Y no sé si yo soy yo.
 

44


(y mira que creía/en los dientes amarillos/las tazas rotas/los azulejos/en mí/animales ciegos/en el centro del pecho/un cajón/de narices/para cambiar/cómo respiro/yo/yo/yo/y ahora que me he ido/ahora que ya/no estoy/no sé cerrar los ojos/para buscar entre las capas/y capas/de mis dedos/    pero golpeo las ventanas hacia dentro    /y me pongo esférica/contengo el viento/toco/los bordes/lo más bajo/y ya no estás ya no vives/conmigo/ya no llueve en tu espalda/ya no lluevo/en tu espalda/canción deshabitada/y mira que creía/en el cuello de mi razón/en ti/y en mí/    pero ahora golpeo las ventanas hacia dentro    /como si los ojos/se curvaran/y dejaran hueco/para ser/otra vez/y animales ciegos en el centro del pecho/y tú/que ya no estás/conmigo)

a ti,
que ya no me esperas.
a mí,
que ya no te espero. 
 

domingo, 18 de octubre de 2015

nadadora


Sí. Pero yo pongo nombres porque lo necesito. Mi vida es dar palabras a colores y pinzas que no veo y que no siento. Ahora fumas, y no me entiendes. Creo (siempre he creído) que un espejo debe comprender. Es lo único que queda cuando buscas la mirada desde la que miras.

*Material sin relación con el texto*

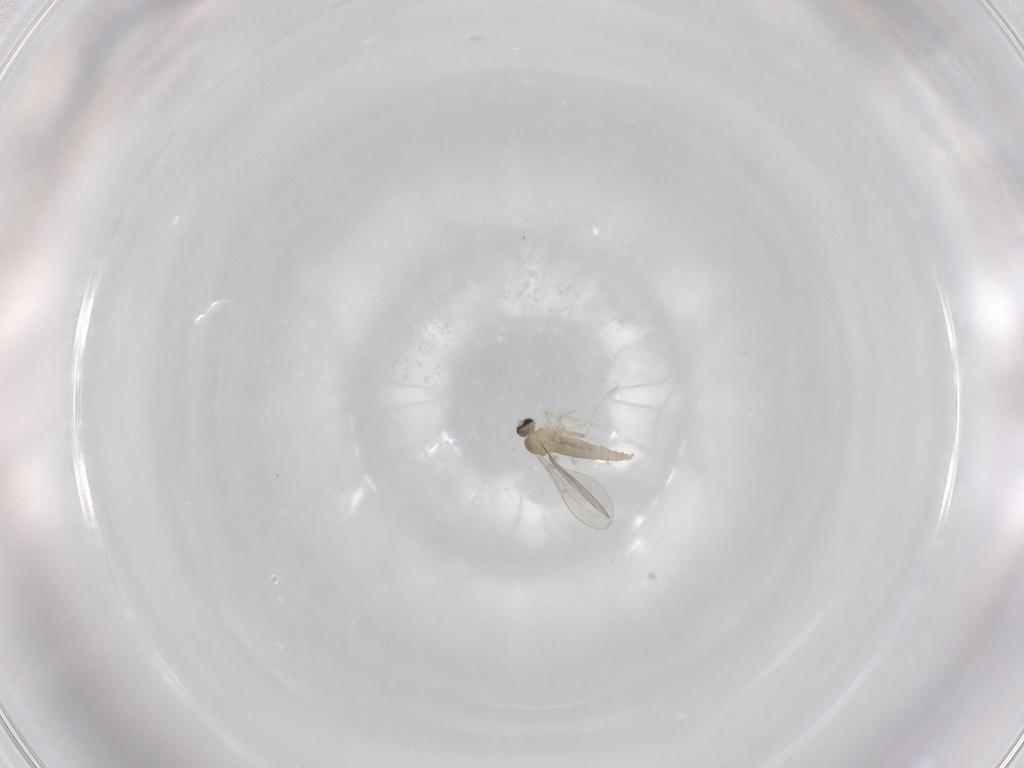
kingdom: Animalia
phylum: Arthropoda
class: Insecta
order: Diptera
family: Cecidomyiidae
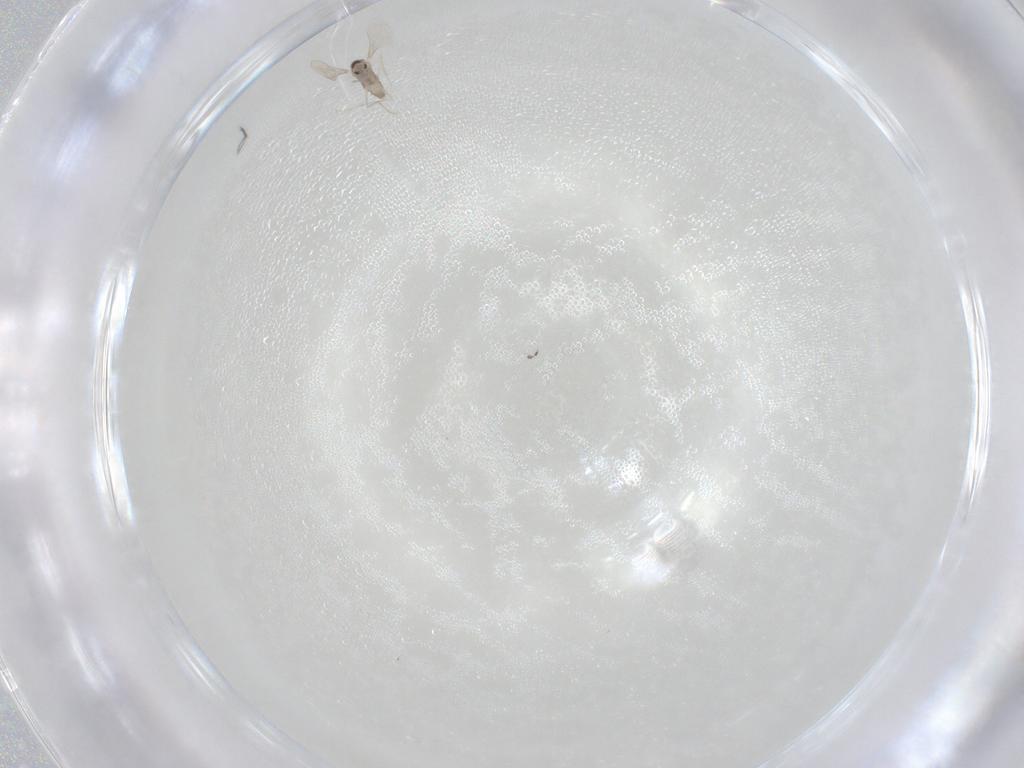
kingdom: Animalia
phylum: Arthropoda
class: Insecta
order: Diptera
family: Cecidomyiidae
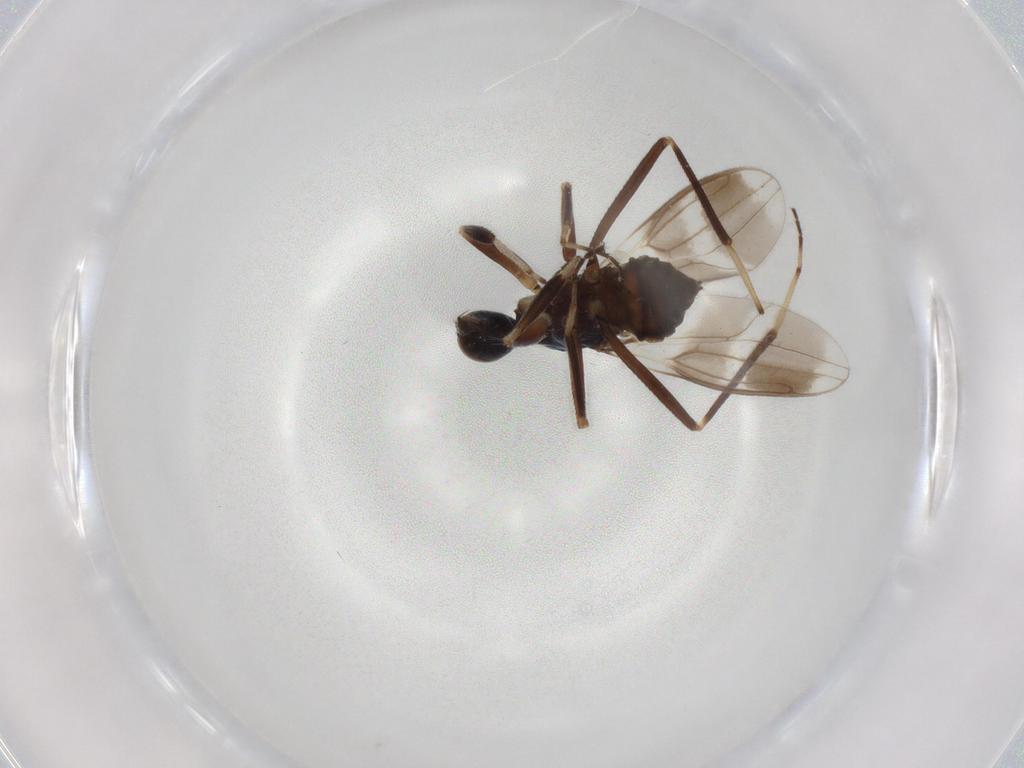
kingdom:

Creí ser como tú solo porque quise mirar desde tus cuencas.

¿Comprendes?

Sé que no.

Sigue fumando. Tal vez, en algún momento, una partícula de humo y de pulmón entre en mi nariz. Sigue así, que yo me muevo lejos. Porque un día me paré y me vi caótica y me di cuenta de que no teníamos nada que ver, nada, nada más allá de un rasgo común sobre los labios y un libro que queríamos quemar. Tengo diarios llenos de pequeños apuntes sobre ti. Hojas que te cuentan. Siempre pensé que hablaban de mí, de mi cabeza por dentro y de los sueños de mis sueños. Pero tú. Tú eres el ojo de mi lápiz. Y si te puse nombre fue porque siempre, siempre, siempre lo necesito. 

Te encontraba en todos los espejos. Ahora, aunque escueza, solo te veo en los muros.